(Raw data begins)

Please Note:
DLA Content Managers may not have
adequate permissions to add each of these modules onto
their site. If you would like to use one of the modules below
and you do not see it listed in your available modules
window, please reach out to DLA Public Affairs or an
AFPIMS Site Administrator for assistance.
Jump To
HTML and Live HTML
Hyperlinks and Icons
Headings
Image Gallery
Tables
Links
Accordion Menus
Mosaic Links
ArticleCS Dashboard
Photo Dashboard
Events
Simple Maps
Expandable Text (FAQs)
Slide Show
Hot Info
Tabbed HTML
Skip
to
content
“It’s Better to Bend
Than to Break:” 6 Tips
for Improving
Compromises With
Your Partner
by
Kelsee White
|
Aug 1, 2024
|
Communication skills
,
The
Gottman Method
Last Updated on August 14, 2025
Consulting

(Raw data ends)
(Raw data begins)

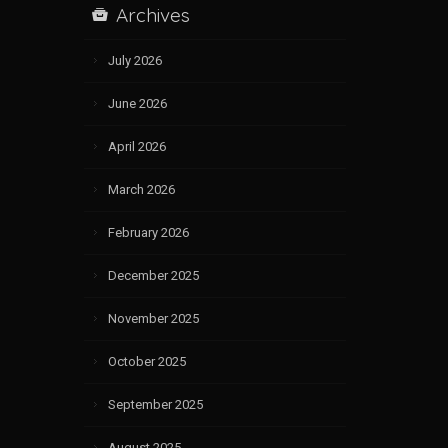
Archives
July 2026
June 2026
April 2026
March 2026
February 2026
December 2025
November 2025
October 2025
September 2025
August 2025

(Raw data ends)

Gather every line from the entries above where the word "Dashboard" appears, and copy them.

Answer to this task:
ArticleCS Dashboard
Photo Dashboard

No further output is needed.